— Begin PASSAGE PROVIDED —

Favourite Places – Jökulsárlón

 

Jökulsárlón Photo by Michael Ridpath author of the Magnus Iceland Mysteries

If you travel all the way to Iceland, you want to see some ice. And the best place to do this is Jökulsárlón, literally ‘Glacier River Lagoon’, an astoundingly beautiful lake of icebergs in the far southeast of the country.

It’s a long way from Reykjavík, nearly four hundred kilometres along the Ring Road on the south coast, past the Westman Islands, past Hekla and Eyjafjallajökull, past Vík, and on the other side of that great flood-plain desert. 

The lagoon is at the foot of a tongue of the massive Vatnajökull glacier that reaches down towards the sea. It tumbles in extreme slow motion into the lagoon, as large icebergs calve and then drift through the mouth of the lagoon to the Atlantic.

There are tours; there are tourists. But the thing to do is escape them, walk back along the road from the main car park, climb over the high bank and scramble down to the shore of the lagoon. Wear warm clothes, arrange for the sun to be out - not quite sure how you do this - and just sit and watch and listen.

— End PASSAGE PROVIDED —
— Begin DATASET EXCERPTS —

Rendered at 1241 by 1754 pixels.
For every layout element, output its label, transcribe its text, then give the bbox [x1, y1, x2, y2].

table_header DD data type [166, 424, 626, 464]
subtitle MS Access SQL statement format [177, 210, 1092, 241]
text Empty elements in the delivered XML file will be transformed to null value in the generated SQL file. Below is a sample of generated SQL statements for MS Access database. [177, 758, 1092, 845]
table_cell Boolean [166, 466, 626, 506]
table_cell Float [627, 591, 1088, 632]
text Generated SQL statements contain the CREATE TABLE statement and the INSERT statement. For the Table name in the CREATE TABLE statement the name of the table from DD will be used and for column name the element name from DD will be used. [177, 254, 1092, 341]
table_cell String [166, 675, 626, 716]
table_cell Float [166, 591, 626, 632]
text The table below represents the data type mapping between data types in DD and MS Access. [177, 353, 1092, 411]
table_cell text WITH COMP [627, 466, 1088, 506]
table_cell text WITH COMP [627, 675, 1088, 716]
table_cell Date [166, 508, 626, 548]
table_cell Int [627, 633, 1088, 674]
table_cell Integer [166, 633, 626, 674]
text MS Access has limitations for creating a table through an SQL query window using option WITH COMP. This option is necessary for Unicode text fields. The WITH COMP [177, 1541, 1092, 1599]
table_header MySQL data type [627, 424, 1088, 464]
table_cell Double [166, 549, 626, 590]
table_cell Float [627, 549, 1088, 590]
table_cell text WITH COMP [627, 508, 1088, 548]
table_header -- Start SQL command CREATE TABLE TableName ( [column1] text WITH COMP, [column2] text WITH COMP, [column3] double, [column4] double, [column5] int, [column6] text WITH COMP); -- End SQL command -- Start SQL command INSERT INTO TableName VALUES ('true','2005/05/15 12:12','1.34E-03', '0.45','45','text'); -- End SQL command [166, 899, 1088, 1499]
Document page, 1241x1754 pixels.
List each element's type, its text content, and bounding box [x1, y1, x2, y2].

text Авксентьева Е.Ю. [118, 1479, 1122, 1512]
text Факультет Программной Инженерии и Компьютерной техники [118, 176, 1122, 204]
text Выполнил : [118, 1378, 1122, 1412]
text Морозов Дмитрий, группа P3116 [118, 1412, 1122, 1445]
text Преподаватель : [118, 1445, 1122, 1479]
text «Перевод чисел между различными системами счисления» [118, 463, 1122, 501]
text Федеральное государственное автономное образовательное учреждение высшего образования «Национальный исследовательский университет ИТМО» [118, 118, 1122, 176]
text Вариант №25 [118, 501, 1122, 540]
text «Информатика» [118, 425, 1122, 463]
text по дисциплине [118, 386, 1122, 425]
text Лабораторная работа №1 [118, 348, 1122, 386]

— End DATASET EXCERPTS —

◆ REQUIRED ACTIONS:
**a.** According to the Jökulsárlón text, how do icebergs get into the lagoon, and where do they end up? Answer in one to three sentences.
**b.** Copy out the Jökulsárlón text starting with "It’s a long" and going on through "watch and listen.", replacing "tourists" with "visitors".
Nothing here depends on the records, so they can be left aside.

◆ ANSWERS:
**a.** The lagoon sits at the foot of a tongue of the Vatnajökull glacier, which tumbles into it in extreme slow motion. Large icebergs calve from the glacier and then drift through the mouth of the lagoon out to the Atlantic.

**b.**
It’s a long way from Reykjavík, nearly four hundred kilometres along the Ring Road on the south coast, past the Westman Islands, past Hekla and Eyjafjallajökull, past Vík, and on the other side of that great flood-plain desert. 

The lagoon is at the foot of a tongue of the massive Vatnajökull glacier that reaches down towards the sea. It tumbles in extreme slow motion into the lagoon, as large icebergs calve and then drift through the mouth of the lagoon to the Atlantic.

There are tours; there are visitors. But the thing to do is escape them, walk back along the road from the main car park, climb over the high bank and scramble down to the shore of the lagoon. Wear warm clothes, arrange for the sun to be out - not quite sure how you do this - and just sit and watch and listen.